Well, this Father's Day was the first official one for dear daddy Max. Unfortunately, due to my paycheck & work issues, I didn't have the means to go out and buy anything or order anything material for him. So, we ended up going out to lunch, anywhere he wanted, which was Fuddruckers, and we went shopping for some new toys for his bike. Not much, but he got a nap in and I didn't bug him to help me clean all day, so he got a break from that!

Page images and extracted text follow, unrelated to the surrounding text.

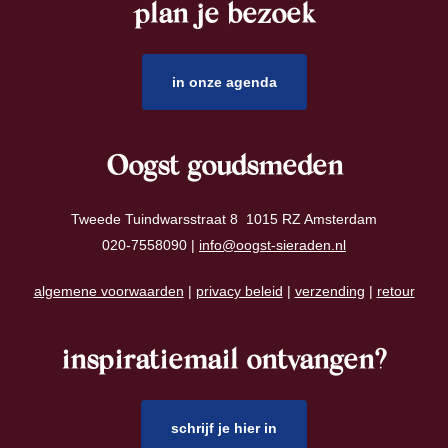
plan je bezoek
footer
in onze agenda
Oogst goudsmeden
Tweede Tuindwarsstraat 8 1015 RZ Amsterdam
020-7558090 |
info@oogst-sieraden.nl
algemene voorwaarden
|
privacy beleid
|
verzending
|
retour
inspiratiemail ontvangen?
schrijf je hier in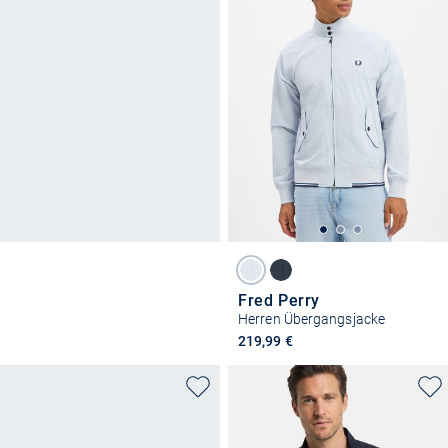
Fred Perry
Herren Übergangsjacke
219,99 €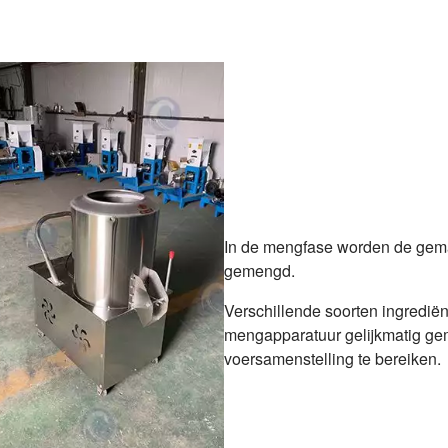
In de mengfase worden de gemal
gemengd.
Verschillende soorten ingrediën
mengapparatuur gelijkmatig ge
voersamenstelling te bereiken.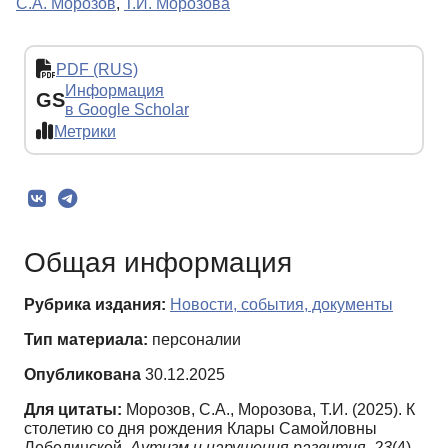
С.А. Морозов
,
Т.И. Морозова
PDF (RUS)
Информация
GS
в Google Scholar
Метрики
Общая информация
Рубрика издания:
Новости, события, документы
Тип материала:
персоналии
Опубликована
30.12.2025
Для цитаты:
Морозов, С.А., Морозова, Т.И. (2025). К
столетию со дня рождения Клары Самойловны
Лебединской.
Аутизм и нарушения развития,
23
(4),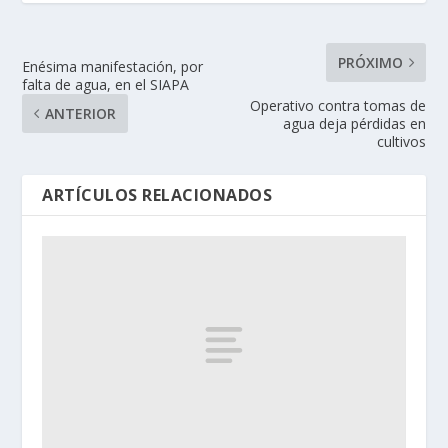
PRÓXIMO
Enésima manifestación, por
falta de agua, en el SIAPA
Operativo contra tomas de
ANTERIOR
agua deja pérdidas en
cultivos
ARTÍCULOS RELACIONADOS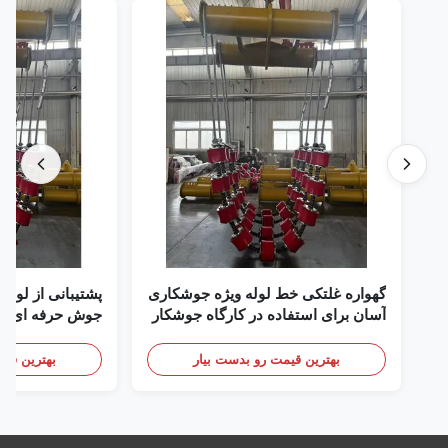
گهواره غلتکی خط لوله ویژه جوشکاری
پشتیبانی از لوله
آسان برای استفاده در کارگاه جوشکار
جوش حرفه ای ل
لوله
بهترین قیمت رو بدست بیار
بهترین قیم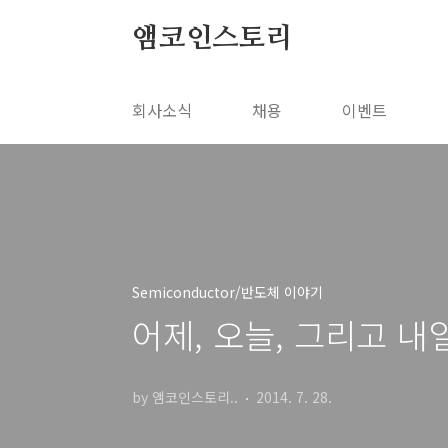
본문 바로가기
앰코인스토리
회사소식
채용
이벤트
Semiconductor/반도체 이야기
어제, 오늘, 그리고 내
by 앰코인스토리..
2014. 7. 28.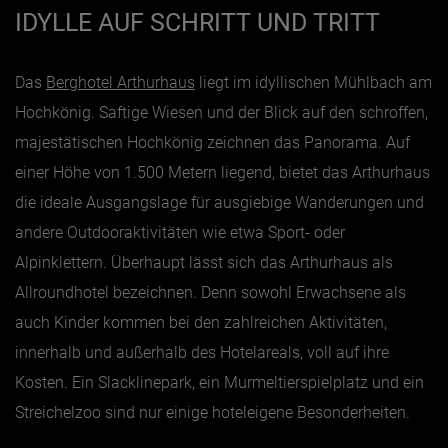
IDYLLE AUF SCHRITT UND TRITT
Jänner
Das
Berghotel Arthurhaus
liegt im idyllischen Mühlbach am
Februar
Hochkönig. Saftige Wiesen und der Blick auf den schroffen,
März
majestätischen Hochkönig zeichnen das Panorama. Auf
April
einer Höhe von 1.500 Metern liegend, bietet das Arthurhaus
Mai
die ideale Ausgangslage für ausgiebige Wanderungen und
Juni
andere Outdooraktivitäten wie etwa Sport- oder
Juli
Alpinklettern. Überhaupt lässt sich das Arthurhaus als
August
Allroundhotel bezeichnen. Denn sowohl Erwachsene als
auch Kinder kommen bei den zahlreichen Aktivitäten,
September
innerhalb und außerhalb des Hotelareals, voll auf ihre
Oktober
Kosten. Ein Slacklinepark, ein Murmeltierspielplatz und ein
November
Streichelzoo sind nur einige hoteleigene Besonderheiten.
Dezember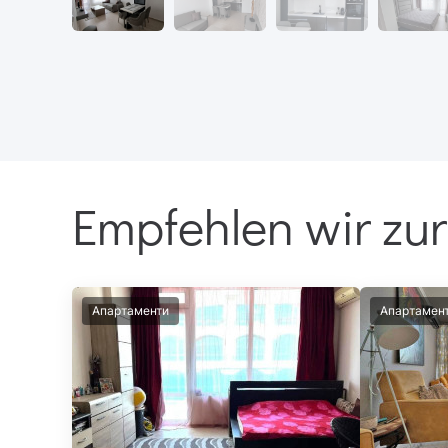
Empfehlen wir zur
Апартаменти
Апартамен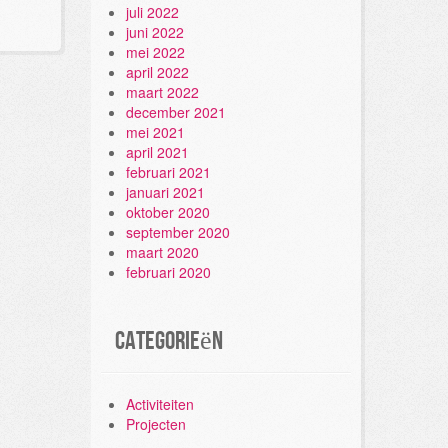
juli 2022
juni 2022
mei 2022
april 2022
maart 2022
december 2021
mei 2021
april 2021
februari 2021
januari 2021
oktober 2020
september 2020
maart 2020
februari 2020
Categorieën
Activiteiten
Projecten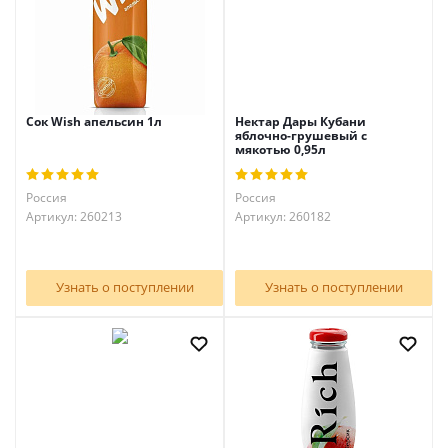
Сок Wish апельсин 1л
Нектар Дары Кубани
яблочно-грушевый с
мякотью 0,95л
Россия
Россия
Артикул: 260213
Артикул: 260182
Узнать о поступлении
Узнать о поступлении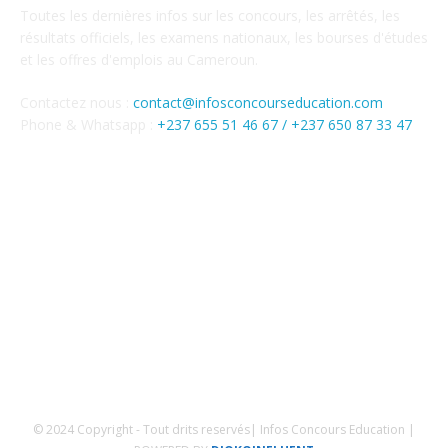
Toutes les dernières infos sur les concours, les arrêtés, les
résultats officiels, les examens nationaux, les bourses d'études
et les offres d'emplois au Cameroun.
Contactez nous :
contact@infosconcourseducation.com
Phone & Whatsapp :
+237 655 51 46 67 /
+237 650 87 33 47
SUIVEZ NOUS
Mentions Légales
Conditions générales
Politique de confidentialités
© 2024 Copyright - Tout drits reservés| Infos Concours Education |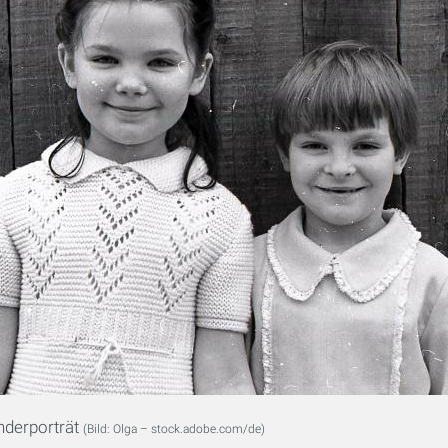
nderporträt
(Bild: Olga – stock.adobe.com/de)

I do wish I could have done more for him, because I hope he knows how much I truly appreciate him. I try really hard not to take him and his presence for granted. Myself included, there are so many families out there who do not/did not have their fathers around. The more I think about it, the sadder it makes me. I cannot imagine trying to raise Lola alone, and obviously I know that it is possible and that there are so many mothers out there who do it, but just the thought of him not being there for his daughter can bring me to tears. I know what it was like growing up without a male role model, and I think this had a lot, if not everything to do with some of the bad choices I made in regards to men. It just breaks my heart to think that Lola may have to experience some of the stuff that I have. So, I thank my lucky stars every day for Max and I feel so blessed that he is so involved in Lola's life. I just hope that she is never without him! And I hate to think of "what-if he leaves one day..." because ultimately, it's not a pleasant thought and I think we are in a good enough spot to where that won't happen, but then again, you never know what could change in the matter of a few years. BUT - I do not dwell on those thoughts, just the happy ones! I love that he plays with her as he would a son - wrestling moves, throwing elbows on the elephants, and just plain, but moderate and super gentle, rough-housing. And I also love that he babies her and if she bumps her head or falls down and cries, he is right there to pick her up and cuddle her, while telling her that he will "kick that floors ASS!"
I couldn't be happier that Max is such a great daddy and I think I've finally convinced him that he should be another daddy soon!! Well, not soon-soon, but some time in the next few years, most definitely. And I couldn't be happier with my little family. I love this whole motherhood and family thing. It's my new favorite thing in the world.
2 comments:
ooh, i liked that last paragraph...thinking of more tots?! ha.
Happy Fathers Day, Max! Sometimes just giving them a little break is all that matters. It was his first, there are plenty more in the future to shower with gifts!
you just brought tears to my eyes. i am so happy for the two of you. you are both wonderful people individually, but together ya'll are amazing and you need no further proof than that perfect little lola. happy father's day max!